« ギリシャ料理の特徴と主な料理1 -サガナキ・ホリアティキ・スブラキ・ムサカ・マスティクア- | トップページ | みかん(和歌山)の耳かき -和歌山県和歌山市- »

2017年9月 4日 (月)

パンの研究2 -パン祖 江川坦庵,韮山反射炉・江川邸・パン祖の碑-

江川坦庵ゆかりの地 伊豆の国市へ

 毎月12日はパンの日です。

 パンの日は,「日本のパン祖」と呼ばれている江川太郎左衛門英龍(坦庵)(えがわたろうざえもんひでたつ(たんあん))がパンを初めて試作した日(1842(天保13)年4月12日)にちなんでパン食普及協会が制定しました。
 ※江川太郎左衛門英龍(坦庵)は以下,「江川坦庵」と表記させていただきます。

 日本のパンのルーツを求めて,日本のパン食普及の礎を築いた江川坦庵ゆかりの地,静岡県伊豆の国市を訪問しました。

(伊豆箱根鉄道駿豆線 伊豆長岡駅と7000系車両)

学習課題一覧 >>
• a. 本文のうち、「江川坦庵ゆかりの地 伊豆の国市へ」を含む部分から書き始め、「県伊豆の国市を訪問しました。」までを一字一句違えずに書き写しなさい。
• b. 本文によると、パンの日を制定したのはどの団体ですか。

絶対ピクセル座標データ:
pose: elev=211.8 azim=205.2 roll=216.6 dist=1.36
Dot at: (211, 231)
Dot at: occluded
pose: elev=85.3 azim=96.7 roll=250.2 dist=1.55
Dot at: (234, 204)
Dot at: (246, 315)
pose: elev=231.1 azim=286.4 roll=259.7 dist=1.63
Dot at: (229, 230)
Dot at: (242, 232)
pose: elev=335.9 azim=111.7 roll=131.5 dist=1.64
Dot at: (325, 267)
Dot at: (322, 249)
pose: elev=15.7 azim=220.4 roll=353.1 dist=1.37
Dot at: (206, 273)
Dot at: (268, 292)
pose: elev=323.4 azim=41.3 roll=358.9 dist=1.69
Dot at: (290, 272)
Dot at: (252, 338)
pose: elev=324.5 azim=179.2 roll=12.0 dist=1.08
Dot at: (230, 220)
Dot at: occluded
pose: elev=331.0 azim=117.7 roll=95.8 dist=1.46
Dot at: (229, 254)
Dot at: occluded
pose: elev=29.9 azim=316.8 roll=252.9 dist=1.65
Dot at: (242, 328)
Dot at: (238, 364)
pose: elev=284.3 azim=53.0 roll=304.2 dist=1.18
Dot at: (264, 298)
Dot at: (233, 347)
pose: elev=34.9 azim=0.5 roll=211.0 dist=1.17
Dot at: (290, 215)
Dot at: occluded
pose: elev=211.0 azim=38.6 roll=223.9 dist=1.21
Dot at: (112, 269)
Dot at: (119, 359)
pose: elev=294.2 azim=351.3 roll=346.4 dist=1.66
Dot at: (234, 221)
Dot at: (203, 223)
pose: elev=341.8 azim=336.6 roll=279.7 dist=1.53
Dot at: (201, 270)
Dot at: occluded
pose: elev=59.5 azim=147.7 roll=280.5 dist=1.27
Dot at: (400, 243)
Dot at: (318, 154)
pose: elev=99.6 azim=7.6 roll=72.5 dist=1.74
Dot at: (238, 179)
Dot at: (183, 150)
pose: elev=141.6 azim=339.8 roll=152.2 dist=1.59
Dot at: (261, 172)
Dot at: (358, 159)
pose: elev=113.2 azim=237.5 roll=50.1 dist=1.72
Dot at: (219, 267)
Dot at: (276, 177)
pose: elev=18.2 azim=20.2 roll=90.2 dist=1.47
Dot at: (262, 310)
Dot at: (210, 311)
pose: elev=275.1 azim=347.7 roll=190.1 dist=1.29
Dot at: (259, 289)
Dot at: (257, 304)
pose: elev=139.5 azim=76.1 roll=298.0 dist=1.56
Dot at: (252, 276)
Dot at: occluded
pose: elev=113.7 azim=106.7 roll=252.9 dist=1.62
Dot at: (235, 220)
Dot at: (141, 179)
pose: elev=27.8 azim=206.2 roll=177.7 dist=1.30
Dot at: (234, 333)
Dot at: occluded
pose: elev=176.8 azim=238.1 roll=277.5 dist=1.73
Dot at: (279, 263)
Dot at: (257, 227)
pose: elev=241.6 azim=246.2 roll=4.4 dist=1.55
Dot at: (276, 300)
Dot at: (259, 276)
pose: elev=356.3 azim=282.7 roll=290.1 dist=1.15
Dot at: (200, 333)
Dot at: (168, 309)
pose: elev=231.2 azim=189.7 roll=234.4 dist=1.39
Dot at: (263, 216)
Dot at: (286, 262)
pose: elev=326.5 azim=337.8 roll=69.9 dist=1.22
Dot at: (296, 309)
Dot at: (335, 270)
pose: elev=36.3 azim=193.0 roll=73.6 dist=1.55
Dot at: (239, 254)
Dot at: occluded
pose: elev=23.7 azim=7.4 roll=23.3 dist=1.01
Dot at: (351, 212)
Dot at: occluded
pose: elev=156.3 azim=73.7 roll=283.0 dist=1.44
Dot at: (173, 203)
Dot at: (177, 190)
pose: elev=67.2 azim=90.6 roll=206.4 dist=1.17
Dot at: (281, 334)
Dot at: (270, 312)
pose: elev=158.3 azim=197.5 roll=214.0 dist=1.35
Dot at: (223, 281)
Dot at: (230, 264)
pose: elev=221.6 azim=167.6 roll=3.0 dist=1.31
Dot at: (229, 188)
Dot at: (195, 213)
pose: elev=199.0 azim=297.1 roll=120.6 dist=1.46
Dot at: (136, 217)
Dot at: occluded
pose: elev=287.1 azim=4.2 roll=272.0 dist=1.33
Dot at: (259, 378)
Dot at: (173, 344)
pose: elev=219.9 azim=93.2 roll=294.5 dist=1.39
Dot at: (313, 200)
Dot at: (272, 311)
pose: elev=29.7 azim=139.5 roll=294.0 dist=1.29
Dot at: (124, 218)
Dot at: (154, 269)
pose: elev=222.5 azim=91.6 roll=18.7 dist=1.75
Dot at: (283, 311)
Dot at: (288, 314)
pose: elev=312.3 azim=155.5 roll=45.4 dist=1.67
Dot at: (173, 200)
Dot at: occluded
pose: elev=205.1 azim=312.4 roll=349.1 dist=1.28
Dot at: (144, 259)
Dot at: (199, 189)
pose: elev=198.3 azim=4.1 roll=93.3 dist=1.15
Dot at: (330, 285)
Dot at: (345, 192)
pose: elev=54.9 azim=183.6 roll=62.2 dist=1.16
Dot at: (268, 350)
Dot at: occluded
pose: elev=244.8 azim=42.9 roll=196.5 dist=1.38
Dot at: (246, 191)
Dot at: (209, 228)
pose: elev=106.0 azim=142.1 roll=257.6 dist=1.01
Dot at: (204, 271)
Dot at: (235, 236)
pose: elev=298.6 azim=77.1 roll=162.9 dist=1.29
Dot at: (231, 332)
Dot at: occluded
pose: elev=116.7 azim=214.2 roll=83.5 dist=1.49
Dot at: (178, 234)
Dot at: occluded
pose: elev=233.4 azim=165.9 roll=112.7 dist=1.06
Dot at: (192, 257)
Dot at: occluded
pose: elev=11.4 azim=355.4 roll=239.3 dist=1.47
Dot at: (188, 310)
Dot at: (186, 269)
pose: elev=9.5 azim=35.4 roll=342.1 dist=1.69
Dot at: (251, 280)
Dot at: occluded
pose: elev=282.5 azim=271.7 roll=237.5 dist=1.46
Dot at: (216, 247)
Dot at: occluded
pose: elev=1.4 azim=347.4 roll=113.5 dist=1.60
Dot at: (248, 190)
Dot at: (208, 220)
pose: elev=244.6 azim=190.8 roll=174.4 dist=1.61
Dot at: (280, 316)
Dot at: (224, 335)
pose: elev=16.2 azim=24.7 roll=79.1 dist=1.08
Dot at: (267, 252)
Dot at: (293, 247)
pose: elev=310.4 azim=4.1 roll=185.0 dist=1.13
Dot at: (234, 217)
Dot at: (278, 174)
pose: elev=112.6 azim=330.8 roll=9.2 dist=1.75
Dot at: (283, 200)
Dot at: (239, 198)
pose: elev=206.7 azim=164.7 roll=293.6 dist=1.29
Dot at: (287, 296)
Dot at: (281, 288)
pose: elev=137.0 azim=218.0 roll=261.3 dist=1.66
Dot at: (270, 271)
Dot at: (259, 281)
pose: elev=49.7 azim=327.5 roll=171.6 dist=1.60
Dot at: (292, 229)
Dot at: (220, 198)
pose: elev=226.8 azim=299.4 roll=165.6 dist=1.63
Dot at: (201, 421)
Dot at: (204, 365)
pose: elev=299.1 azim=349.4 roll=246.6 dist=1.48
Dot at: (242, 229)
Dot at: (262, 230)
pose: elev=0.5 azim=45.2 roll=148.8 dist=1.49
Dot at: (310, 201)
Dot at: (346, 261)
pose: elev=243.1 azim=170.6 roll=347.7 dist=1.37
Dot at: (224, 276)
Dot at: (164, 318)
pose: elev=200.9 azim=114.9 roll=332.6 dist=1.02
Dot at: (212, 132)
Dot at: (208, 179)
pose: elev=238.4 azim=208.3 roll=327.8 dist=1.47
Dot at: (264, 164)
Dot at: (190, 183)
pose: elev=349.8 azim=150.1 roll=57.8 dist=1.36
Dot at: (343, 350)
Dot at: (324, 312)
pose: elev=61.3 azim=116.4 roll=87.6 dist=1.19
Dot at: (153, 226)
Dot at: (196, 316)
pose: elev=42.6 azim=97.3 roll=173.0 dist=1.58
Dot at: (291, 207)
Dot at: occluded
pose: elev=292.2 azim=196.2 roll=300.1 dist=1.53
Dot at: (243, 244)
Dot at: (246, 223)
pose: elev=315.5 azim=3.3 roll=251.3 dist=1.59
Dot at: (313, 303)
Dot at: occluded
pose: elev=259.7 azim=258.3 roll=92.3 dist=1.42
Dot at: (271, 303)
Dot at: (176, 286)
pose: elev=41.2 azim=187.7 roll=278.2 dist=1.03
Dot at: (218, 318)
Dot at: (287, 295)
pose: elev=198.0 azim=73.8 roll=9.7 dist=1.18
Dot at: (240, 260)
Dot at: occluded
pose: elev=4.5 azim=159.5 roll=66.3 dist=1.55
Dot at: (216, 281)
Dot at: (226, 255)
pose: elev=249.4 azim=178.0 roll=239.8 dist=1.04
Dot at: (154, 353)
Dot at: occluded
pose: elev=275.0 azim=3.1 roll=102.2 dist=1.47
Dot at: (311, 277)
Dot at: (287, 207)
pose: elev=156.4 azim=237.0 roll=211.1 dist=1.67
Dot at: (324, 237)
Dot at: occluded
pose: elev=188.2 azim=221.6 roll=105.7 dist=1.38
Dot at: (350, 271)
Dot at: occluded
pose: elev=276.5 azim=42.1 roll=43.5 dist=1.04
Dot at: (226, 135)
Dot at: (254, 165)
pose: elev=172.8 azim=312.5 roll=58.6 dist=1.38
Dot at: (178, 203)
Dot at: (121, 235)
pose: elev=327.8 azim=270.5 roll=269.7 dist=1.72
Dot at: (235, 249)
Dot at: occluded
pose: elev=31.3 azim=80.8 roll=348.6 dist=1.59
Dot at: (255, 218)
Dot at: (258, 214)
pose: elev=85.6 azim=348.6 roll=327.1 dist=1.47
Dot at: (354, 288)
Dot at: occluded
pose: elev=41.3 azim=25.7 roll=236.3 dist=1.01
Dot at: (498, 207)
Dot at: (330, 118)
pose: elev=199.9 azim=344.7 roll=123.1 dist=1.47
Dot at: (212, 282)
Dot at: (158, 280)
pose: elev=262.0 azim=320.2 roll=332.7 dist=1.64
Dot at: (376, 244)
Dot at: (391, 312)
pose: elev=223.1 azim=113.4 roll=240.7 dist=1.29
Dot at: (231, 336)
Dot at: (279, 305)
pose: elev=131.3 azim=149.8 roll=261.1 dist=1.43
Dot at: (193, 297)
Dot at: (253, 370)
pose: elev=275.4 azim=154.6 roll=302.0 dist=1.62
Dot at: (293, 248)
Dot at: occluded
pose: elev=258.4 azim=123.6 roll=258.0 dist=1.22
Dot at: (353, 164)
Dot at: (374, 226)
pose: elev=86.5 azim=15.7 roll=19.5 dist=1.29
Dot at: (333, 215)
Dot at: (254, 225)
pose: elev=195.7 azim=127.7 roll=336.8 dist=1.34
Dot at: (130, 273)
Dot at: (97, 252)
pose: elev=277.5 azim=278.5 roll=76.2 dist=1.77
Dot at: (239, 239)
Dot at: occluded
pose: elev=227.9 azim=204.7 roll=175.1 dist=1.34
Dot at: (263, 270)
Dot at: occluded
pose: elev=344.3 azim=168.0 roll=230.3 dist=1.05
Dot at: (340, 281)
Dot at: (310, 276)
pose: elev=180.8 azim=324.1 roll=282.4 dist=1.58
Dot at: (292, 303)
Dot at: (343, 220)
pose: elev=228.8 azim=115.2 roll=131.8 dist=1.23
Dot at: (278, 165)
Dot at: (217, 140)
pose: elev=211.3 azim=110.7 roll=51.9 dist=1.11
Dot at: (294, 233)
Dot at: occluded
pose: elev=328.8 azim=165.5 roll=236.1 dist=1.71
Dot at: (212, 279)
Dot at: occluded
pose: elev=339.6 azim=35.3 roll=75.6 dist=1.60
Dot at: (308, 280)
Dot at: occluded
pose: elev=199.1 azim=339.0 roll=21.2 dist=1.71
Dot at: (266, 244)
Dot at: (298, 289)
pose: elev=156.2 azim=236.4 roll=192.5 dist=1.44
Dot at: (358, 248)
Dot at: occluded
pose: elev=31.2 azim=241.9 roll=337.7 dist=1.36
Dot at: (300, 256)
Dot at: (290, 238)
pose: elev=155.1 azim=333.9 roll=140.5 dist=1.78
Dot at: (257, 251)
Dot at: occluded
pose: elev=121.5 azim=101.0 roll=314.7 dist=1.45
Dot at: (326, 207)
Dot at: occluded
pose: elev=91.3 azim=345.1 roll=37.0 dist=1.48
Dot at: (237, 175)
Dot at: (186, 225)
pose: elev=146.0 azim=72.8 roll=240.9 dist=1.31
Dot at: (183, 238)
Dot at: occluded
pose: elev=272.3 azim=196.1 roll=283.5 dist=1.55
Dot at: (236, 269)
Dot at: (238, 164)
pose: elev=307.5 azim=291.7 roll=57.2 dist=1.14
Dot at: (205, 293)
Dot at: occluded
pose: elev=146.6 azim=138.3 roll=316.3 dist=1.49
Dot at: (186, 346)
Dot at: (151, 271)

解答一覧 >>
• a.
江川坦庵ゆかりの地 伊豆の国市へ

 毎月12日はパンの日です。

 パンの日は,「日本のパン祖」と呼ばれている江川太郎左衛門英龍(坦庵)(えがわたろうざえもんひでたつ(たんあん))がパンを初めて試作した日(1842(天保13)年4月12日)にちなんでパン食普及協会が制定しました。
 ※江川太郎左衛門英龍(坦庵)は以下,「江川坦庵」と表記させていただきます。

 日本のパンのルーツを求めて,日本のパン食普及の礎を築いた江川坦庵ゆかりの地,静岡県伊豆の国市を訪問しました。

• b. パン食普及協会です。